Stored items:
BEGIN

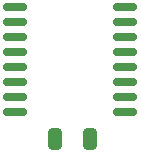
<source format=gbr>
%TF.GenerationSoftware,KiCad,Pcbnew,9.0.2*%
%TF.CreationDate,2025-07-27T21:59:35+02:00*%
%TF.ProjectId,USB-RS485_FT230,5553422d-5253-4343-9835-5f4654323330,rev?*%
%TF.SameCoordinates,Original*%
%TF.FileFunction,Paste,Bot*%
%TF.FilePolarity,Positive*%
%FSLAX46Y46*%
G04 Gerber Fmt 4.6, Leading zero omitted, Abs format (unit mm)*
G04 Created by KiCad (PCBNEW 9.0.2) date 2025-07-27 21:59:35*
%MOMM*%
%LPD*%
G01*
G04 APERTURE LIST*
G04 Aperture macros list*
%AMRoundRect*
0 Rectangle with rounded corners*
0 $1 Rounding radius*
0 $2 $3 $4 $5 $6 $7 $8 $9 X,Y pos of 4 corners*
0 Add a 4 corners polygon primitive as box body*
4,1,4,$2,$3,$4,$5,$6,$7,$8,$9,$2,$3,0*
0 Add four circle primitives for the rounded corners*
1,1,$1+$1,$2,$3*
1,1,$1+$1,$4,$5*
1,1,$1+$1,$6,$7*
1,1,$1+$1,$8,$9*
0 Add four rect primitives between the rounded corners*
20,1,$1+$1,$2,$3,$4,$5,0*
20,1,$1+$1,$4,$5,$6,$7,0*
20,1,$1+$1,$6,$7,$8,$9,0*
20,1,$1+$1,$8,$9,$2,$3,0*%
G04 Aperture macros list end*
%ADD10RoundRect,0.250000X-0.325000X-0.650000X0.325000X-0.650000X0.325000X0.650000X-0.325000X0.650000X0*%
%ADD11RoundRect,0.150000X-0.875000X-0.150000X0.875000X-0.150000X0.875000X0.150000X-0.875000X0.150000X0*%
G04 APERTURE END LIST*
D10*
%TO.C,C10*%
X152780000Y-100298909D03*
X155730000Y-100298909D03*
%TD*%
D11*
%TO.C,U5*%
X149395000Y-98028909D03*
X149395000Y-96758909D03*
X149395000Y-95488909D03*
X149395000Y-94218909D03*
X149395000Y-92948909D03*
X149395000Y-91678909D03*
X149395000Y-90408909D03*
X149395000Y-89138909D03*
X158695000Y-89138909D03*
X158695000Y-90408909D03*
X158695000Y-91678909D03*
X158695000Y-92948909D03*
X158695000Y-94218909D03*
X158695000Y-95488909D03*
X158695000Y-96758909D03*
X158695000Y-98028909D03*
%TD*%
M02*

</source>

END

> [ACTIVITY] Omitting the pictures, repeat all entries exactly.

> [TASK RESULT]
<source format=gbr>
%TF.GenerationSoftware,KiCad,Pcbnew,9.0.2*%
%TF.CreationDate,2025-07-27T21:59:35+02:00*%
%TF.ProjectId,USB-RS485_FT230,5553422d-5253-4343-9835-5f4654323330,rev?*%
%TF.SameCoordinates,Original*%
%TF.FileFunction,Paste,Bot*%
%TF.FilePolarity,Positive*%
%FSLAX46Y46*%
G04 Gerber Fmt 4.6, Leading zero omitted, Abs format (unit mm)*
G04 Created by KiCad (PCBNEW 9.0.2) date 2025-07-27 21:59:35*
%MOMM*%
%LPD*%
G01*
G04 APERTURE LIST*
G04 Aperture macros list*
%AMRoundRect*
0 Rectangle with rounded corners*
0 $1 Rounding radius*
0 $2 $3 $4 $5 $6 $7 $8 $9 X,Y pos of 4 corners*
0 Add a 4 corners polygon primitive as box body*
4,1,4,$2,$3,$4,$5,$6,$7,$8,$9,$2,$3,0*
0 Add four circle primitives for the rounded corners*
1,1,$1+$1,$2,$3*
1,1,$1+$1,$4,$5*
1,1,$1+$1,$6,$7*
1,1,$1+$1,$8,$9*
0 Add four rect primitives between the rounded corners*
20,1,$1+$1,$2,$3,$4,$5,0*
20,1,$1+$1,$4,$5,$6,$7,0*
20,1,$1+$1,$6,$7,$8,$9,0*
20,1,$1+$1,$8,$9,$2,$3,0*%
G04 Aperture macros list end*
%ADD10RoundRect,0.250000X-0.325000X-0.650000X0.325000X-0.650000X0.325000X0.650000X-0.325000X0.650000X0*%
%ADD11RoundRect,0.150000X-0.875000X-0.150000X0.875000X-0.150000X0.875000X0.150000X-0.875000X0.150000X0*%
G04 APERTURE END LIST*
D10*
%TO.C,C10*%
X152780000Y-100298909D03*
X155730000Y-100298909D03*
%TD*%
D11*
%TO.C,U5*%
X149395000Y-98028909D03*
X149395000Y-96758909D03*
X149395000Y-95488909D03*
X149395000Y-94218909D03*
X149395000Y-92948909D03*
X149395000Y-91678909D03*
X149395000Y-90408909D03*
X149395000Y-89138909D03*
X158695000Y-89138909D03*
X158695000Y-90408909D03*
X158695000Y-91678909D03*
X158695000Y-92948909D03*
X158695000Y-94218909D03*
X158695000Y-95488909D03*
X158695000Y-96758909D03*
X158695000Y-98028909D03*
%TD*%
M02*

</source>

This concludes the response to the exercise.